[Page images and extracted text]
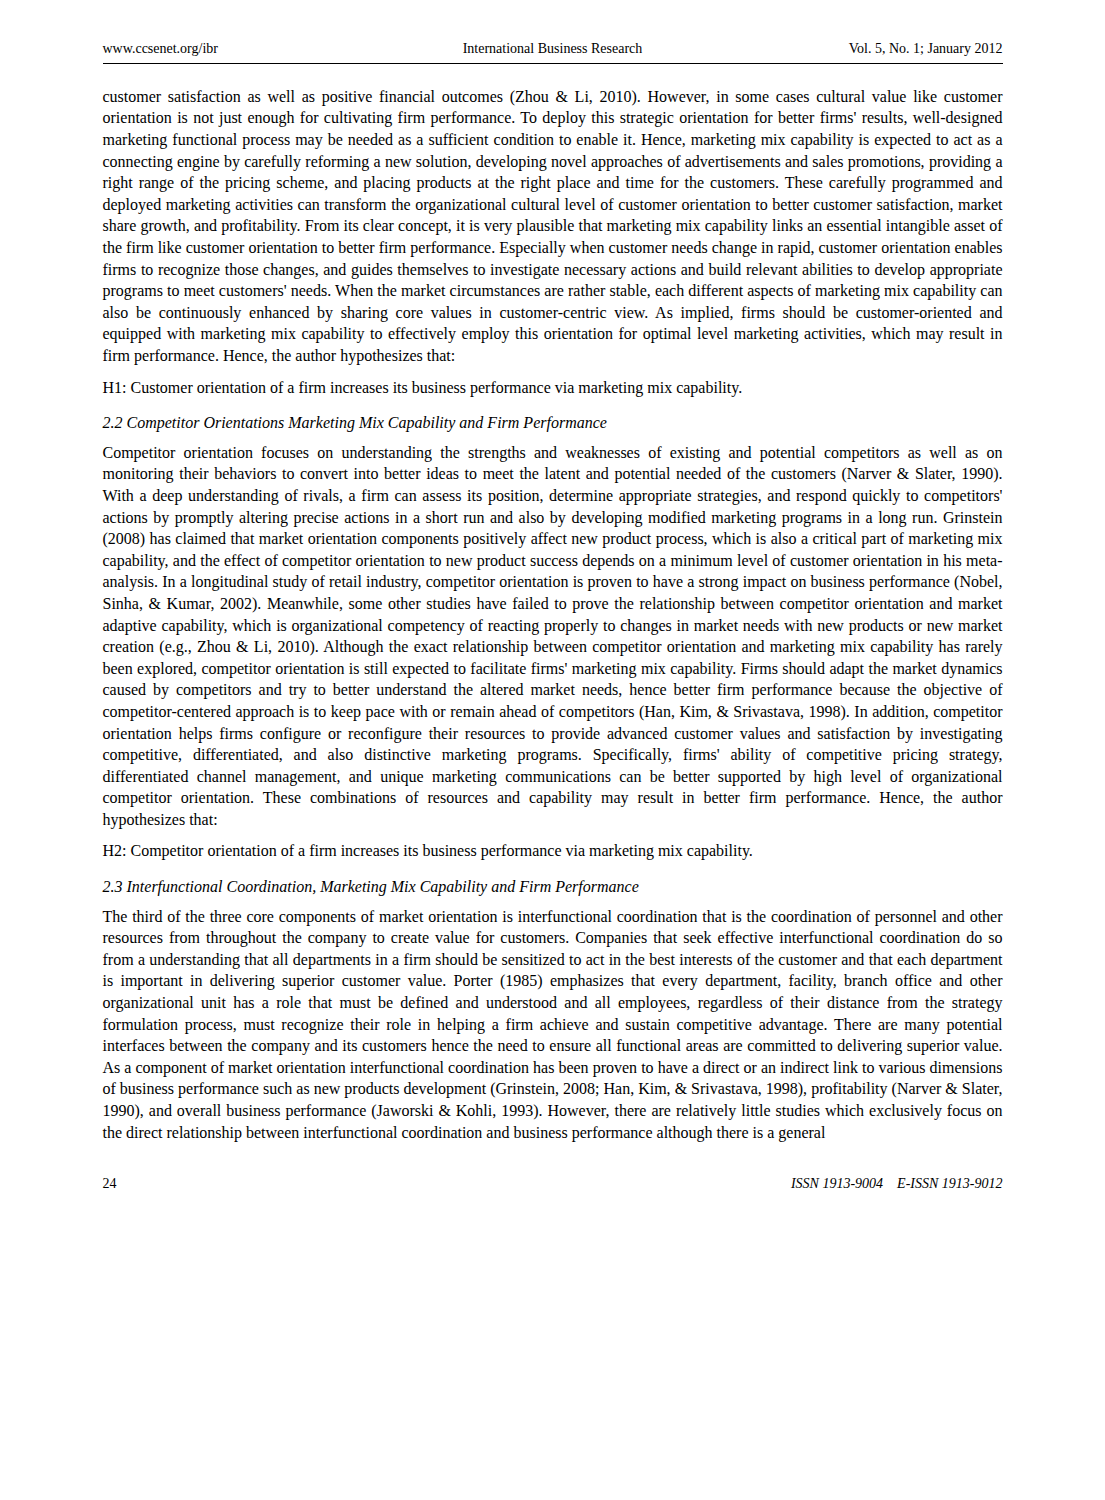www.ccsenet.org/ibr
International Business Research
Vol. 5, No. 1; January 2012
customer satisfaction as well as positive financial outcomes (Zhou & Li, 2010). However, in some cases cultural value like customer orientation is not just enough for cultivating firm performance. To deploy this strategic orientation for better firms' results, well-designed marketing functional process may be needed as a sufficient condition to enable it. Hence, marketing mix capability is expected to act as a connecting engine by carefully reforming a new solution, developing novel approaches of advertisements and sales promotions, providing a right range of the pricing scheme, and placing products at the right place and time for the customers. These carefully programmed and deployed marketing activities can transform the organizational cultural level of customer orientation to better customer satisfaction, market share growth, and profitability. From its clear concept, it is very plausible that marketing mix capability links an essential intangible asset of the firm like customer orientation to better firm performance. Especially when customer needs change in rapid, customer orientation enables firms to recognize those changes, and guides themselves to investigate necessary actions and build relevant abilities to develop appropriate programs to meet customers' needs. When the market circumstances are rather stable, each different aspects of marketing mix capability can also be continuously enhanced by sharing core values in customer-centric view. As implied, firms should be customer-oriented and equipped with marketing mix capability to effectively employ this orientation for optimal level marketing activities, which may result in firm performance. Hence, the author hypothesizes that:
H1: Customer orientation of a firm increases its business performance via marketing mix capability.
2.2 Competitor Orientations Marketing Mix Capability and Firm Performance
Competitor orientation focuses on understanding the strengths and weaknesses of existing and potential competitors as well as on monitoring their behaviors to convert into better ideas to meet the latent and potential needed of the customers (Narver & Slater, 1990). With a deep understanding of rivals, a firm can assess its position, determine appropriate strategies, and respond quickly to competitors' actions by promptly altering precise actions in a short run and also by developing modified marketing programs in a long run. Grinstein (2008) has claimed that market orientation components positively affect new product process, which is also a critical part of marketing mix capability, and the effect of competitor orientation to new product success depends on a minimum level of customer orientation in his meta-analysis. In a longitudinal study of retail industry, competitor orientation is proven to have a strong impact on business performance (Nobel, Sinha, & Kumar, 2002). Meanwhile, some other studies have failed to prove the relationship between competitor orientation and market adaptive capability, which is organizational competency of reacting properly to changes in market needs with new products or new market creation (e.g., Zhou & Li, 2010). Although the exact relationship between competitor orientation and marketing mix capability has rarely been explored, competitor orientation is still expected to facilitate firms' marketing mix capability. Firms should adapt the market dynamics caused by competitors and try to better understand the altered market needs, hence better firm performance because the objective of competitor-centered approach is to keep pace with or remain ahead of competitors (Han, Kim, & Srivastava, 1998). In addition, competitor orientation helps firms configure or reconfigure their resources to provide advanced customer values and satisfaction by investigating competitive, differentiated, and also distinctive marketing programs. Specifically, firms' ability of competitive pricing strategy, differentiated channel management, and unique marketing communications can be better supported by high level of organizational competitor orientation. These combinations of resources and capability may result in better firm performance. Hence, the author hypothesizes that:
H2: Competitor orientation of a firm increases its business performance via marketing mix capability.
2.3 Interfunctional Coordination, Marketing Mix Capability and Firm Performance
The third of the three core components of market orientation is interfunctional coordination that is the coordination of personnel and other resources from throughout the company to create value for customers. Companies that seek effective interfunctional coordination do so from a understanding that all departments in a firm should be sensitized to act in the best interests of the customer and that each department is important in delivering superior customer value. Porter (1985) emphasizes that every department, facility, branch office and other organizational unit has a role that must be defined and understood and all employees, regardless of their distance from the strategy formulation process, must recognize their role in helping a firm achieve and sustain competitive advantage. There are many potential interfaces between the company and its customers hence the need to ensure all functional areas are committed to delivering superior value. As a component of market orientation interfunctional coordination has been proven to have a direct or an indirect link to various dimensions of business performance such as new products development (Grinstein, 2008; Han, Kim, & Srivastava, 1998), profitability (Narver & Slater, 1990), and overall business performance (Jaworski & Kohli, 1993). However, there are relatively little studies which exclusively focus on the direct relationship between interfunctional coordination and business performance although there is a general
24
ISSN 1913-9004 E-ISSN 1913-9012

AIM OF THE TASK:
Every line above should be retyped exactly; the pictures do not belong in the copy.

WRITTEN SOLUTION:
www.ccsenet.org/ibr
International Business Research
Vol. 5, No. 1; January 2012
customer satisfaction as well as positive financial outcomes (Zhou & Li, 2010). However, in some cases cultural value like customer orientation is not just enough for cultivating firm performance. To deploy this strategic orientation for better firms' results, well-designed marketing functional process may be needed as a sufficient condition to enable it. Hence, marketing mix capability is expected to act as a connecting engine by carefully reforming a new solution, developing novel approaches of advertisements and sales promotions, providing a right range of the pricing scheme, and placing products at the right place and time for the customers. These carefully programmed and deployed marketing activities can transform the organizational cultural level of customer orientation to better customer satisfaction, market share growth, and profitability. From its clear concept, it is very plausible that marketing mix capability links an essential intangible asset of the firm like customer orientation to better firm performance. Especially when customer needs change in rapid, customer orientation enables firms to recognize those changes, and guides themselves to investigate necessary actions and build relevant abilities to develop appropriate programs to meet customers' needs. When the market circumstances are rather stable, each different aspects of marketing mix capability can also be continuously enhanced by sharing core values in customer-centric view. As implied, firms should be customer-oriented and equipped with marketing mix capability to effectively employ this orientation for optimal level marketing activities, which may result in firm performance. Hence, the author hypothesizes that:
H1: Customer orientation of a firm increases its business performance via marketing mix capability.
2.2 Competitor Orientations Marketing Mix Capability and Firm Performance
Competitor orientation focuses on understanding the strengths and weaknesses of existing and potential competitors as well as on monitoring their behaviors to convert into better ideas to meet the latent and potential needed of the customers (Narver & Slater, 1990). With a deep understanding of rivals, a firm can assess its position, determine appropriate strategies, and respond quickly to competitors' actions by promptly altering precise actions in a short run and also by developing modified marketing programs in a long run. Grinstein (2008) has claimed that market orientation components positively affect new product process, which is also a critical part of marketing mix capability, and the effect of competitor orientation to new product success depends on a minimum level of customer orientation in his meta-analysis. In a longitudinal study of retail industry, competitor orientation is proven to have a strong impact on business performance (Nobel, Sinha, & Kumar, 2002). Meanwhile, some other studies have failed to prove the relationship between competitor orientation and market adaptive capability, which is organizational competency of reacting properly to changes in market needs with new products or new market creation (e.g., Zhou & Li, 2010). Although the exact relationship between competitor orientation and marketing mix capability has rarely been explored, competitor orientation is still expected to facilitate firms' marketing mix capability. Firms should adapt the market dynamics caused by competitors and try to better understand the altered market needs, hence better firm performance because the objective of competitor-centered approach is to keep pace with or remain ahead of competitors (Han, Kim, & Srivastava, 1998). In addition, competitor orientation helps firms configure or reconfigure their resources to provide advanced customer values and satisfaction by investigating competitive, differentiated, and also distinctive marketing programs. Specifically, firms' ability of competitive pricing strategy, differentiated channel management, and unique marketing communications can be better supported by high level of organizational competitor orientation. These combinations of resources and capability may result in better firm performance. Hence, the author hypothesizes that:
H2: Competitor orientation of a firm increases its business performance via marketing mix capability.
2.3 Interfunctional Coordination, Marketing Mix Capability and Firm Performance
The third of the three core components of market orientation is interfunctional coordination that is the coordination of personnel and other resources from throughout the company to create value for customers. Companies that seek effective interfunctional coordination do so from a understanding that all departments in a firm should be sensitized to act in the best interests of the customer and that each department is important in delivering superior customer value. Porter (1985) emphasizes that every department, facility, branch office and other organizational unit has a role that must be defined and understood and all employees, regardless of their distance from the strategy formulation process, must recognize their role in helping a firm achieve and sustain competitive advantage. There are many potential interfaces between the company and its customers hence the need to ensure all functional areas are committed to delivering superior value. As a component of market orientation interfunctional coordination has been proven to have a direct or an indirect link to various dimensions of business performance such as new products development (Grinstein, 2008; Han, Kim, & Srivastava, 1998), profitability (Narver & Slater, 1990), and overall business performance (Jaworski & Kohli, 1993). However, there are relatively little studies which exclusively focus on the direct relationship between interfunctional coordination and business performance although there is a general
24
ISSN 1913-9004 E-ISSN 1913-9012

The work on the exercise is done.